With the dawn of the 50 percent tax rate now here, more and more Brits are said to be investigating the prospect of residing offshore, with the aim of preserving wealth. Jersey, just an hour away from Heathrow and home to a discreet and secure offshore banking regime, is increasingly becoming to THE destination for British expatriates.

Becoming an expatriate in Jersey is not without its red tape. The island, found near the coast of Normandy, is viewed as the most exclusive private members club you’ll ever try to join. Your experience as a new member of this ‘club’ will depend on your bank balance, travel to Jersey with less than a £500,000 income and you will have to prove your worth by living on the island for at least 11 years before you are allowed to buy a home. Of course if you are in possession of such sums then you’ll be welcomed into the VIP room as soon as you touch down on Jersey shores.

Keeping in line with the exclusive angle there are only around 10 of these power-wallet individuals who join the ranks of Jersey’s elite every year. The legal definition for these people is the 1 (1) K entrant. The other category of entrance to Jersey is the “J Category” of which skilled workers fall into. These workers will have skills that cannot be found amongst the indigenous population. The bulk of these “skilled workers” are allowed into the country to work mainly in the financial sector. In some cases people are allowed in to Jersey with the intention of creating more employment.

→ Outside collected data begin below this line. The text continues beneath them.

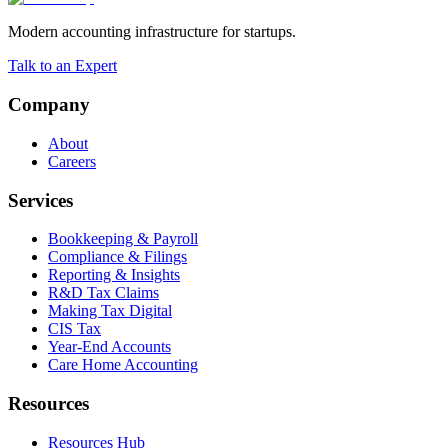
Modern accounting infrastructure for startups.
Talk to an Expert
Company
About
Careers
Services
Bookkeeping & Payroll
Compliance & Filings
Reporting & Insights
R&D Tax Claims
Making Tax Digital
CIS Tax
Year-End Accounts
Care Home Accounting
Resources
Resources Hub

Jersey is hoping to reap the benefits of Alistair Darling’s 50p tax rate, which came into effect in April of this year, by luring disgruntled city workers who are jaded by the tax increase. However, while there has been an increase in inquiries, not that many people have actually gone ahead and uprooted.

A prime player in Jersey’s finance sector, Geoff Cook, told The Telegraph: “We have had an uptake in inquiries but we have not yet had a sudden surge of relocations on the back of the 50p tax rate. People are not just chatting, they are investigating properly all that is involved in leaving the UK.”

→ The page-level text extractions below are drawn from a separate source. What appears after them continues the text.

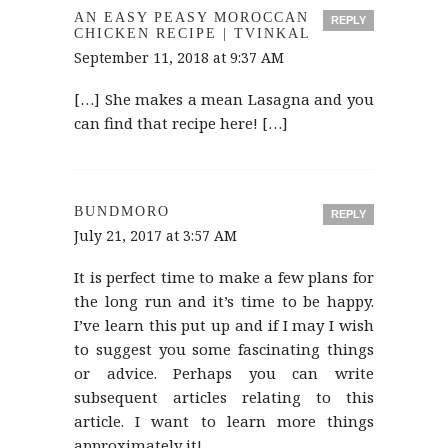
AN EASY PEASY MOROCCAN
REPLY
CHICKEN RECIPE | TVINKAL
September 11, 2018 at 9:37 AM
[…] She makes a mean Lasagna and you
can find that recipe here! […]
BUNDMORO
REPLY
July 21, 2017 at 3:57 AM
It is perfect time to make a few plans for
the long run and it’s time to be happy.
I’ve learn this put up and if I may I wish
to suggest you some fascinating things
or advice. Perhaps you can write
subsequent articles relating to this
article. I want to learn more things
approximately it!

Mr Cook, who runs Jersey Finance, added: “Jersey is, in effect, an offshoot of the City and we’ve no interest in trying to persuade people to leave London. But if they are considering moving to overseas jurisdictions, we would prefer them to come here. Because there is so much interest, we have put on a couple of private dinners in London to tell people what Jersey has to offer.”

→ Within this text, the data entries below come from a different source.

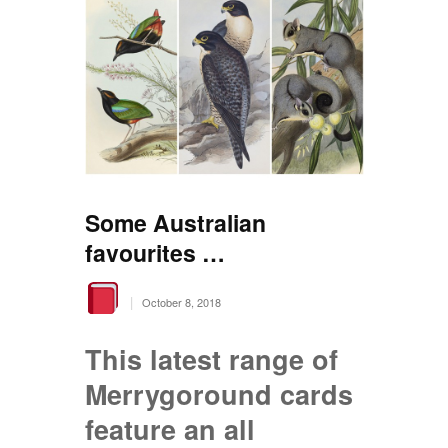
Some Australian
favourites …
|
October 8, 2018
This latest range of
Merrygoround cards
feature an all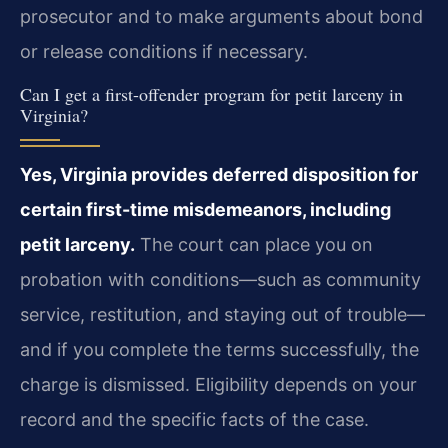
prosecutor and to make arguments about bond
or release conditions if necessary.
Can I get a first-offender program for petit larceny in
Virginia?
Yes, Virginia provides deferred disposition for
certain first-time misdemeanors, including
petit larceny.
The court can place you on
probation with conditions—such as community
service, restitution, and staying out of trouble—
and if you complete the terms successfully, the
charge is dismissed. Eligibility depends on your
record and the specific facts of the case.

Some of the people who are already expatriated to Jersey have spoken about their thoughts regarding the potential influx, and their own experiences. Peter Edwards, the head of a local estate agent, said: We have seen about a 15 percent increase in interest” he said. “But while many people were researching moving, they are then deciding not to take the plunge. There have been a few transactions on the back of the tax hike, but not quite to the extent that everybody’s talking about. Prices are comparable to those of higher-value properties in the Home Counties.”

Gabriele Schiessl is the joint-founder of Ashore, an agency that assists wealthy individuals with making the transition to Jersey. They also give handy advice regarding day-to-day necessities such as finding the right school, how to spend your leisure time and even the best supermarkets. She said: “We have had a lot of inquiries recently from people from the UK saying that they can’t afford a really expensive education for their children if they have to pay the 50p rate. They don’t want to send them to state school.” With regards to the pros of Jersey she added: “When people come here they tend to come for the long-term. For families, it would be hard to think of a better place: safe, beautiful countryside, the beach within easy reach at weekends. My husband goes running along the beach in his lunch break. You can’t do that in London.”

However, not everyone thinks Jersey is a dream location destined to steal London’s heavy-hitters. Richard Murphy, a finance blogger, mused: “Are there many people who are really going? Some hedgies will go, but hedgies are pretty sad people – they have a pretty distorted view of what is important in life – it’s only cash. But neither private equity nor hedgies are paying tax in the UK anyway, so their loss is immaterial.” He also questioned the business impact: “Are we going to see major banks leaving the UK? Not on your nelly, because you can’t run a major bank anywhere except in a location in which there are other major banks. It’s called cluster theory. And nowhere has more major banks than London.”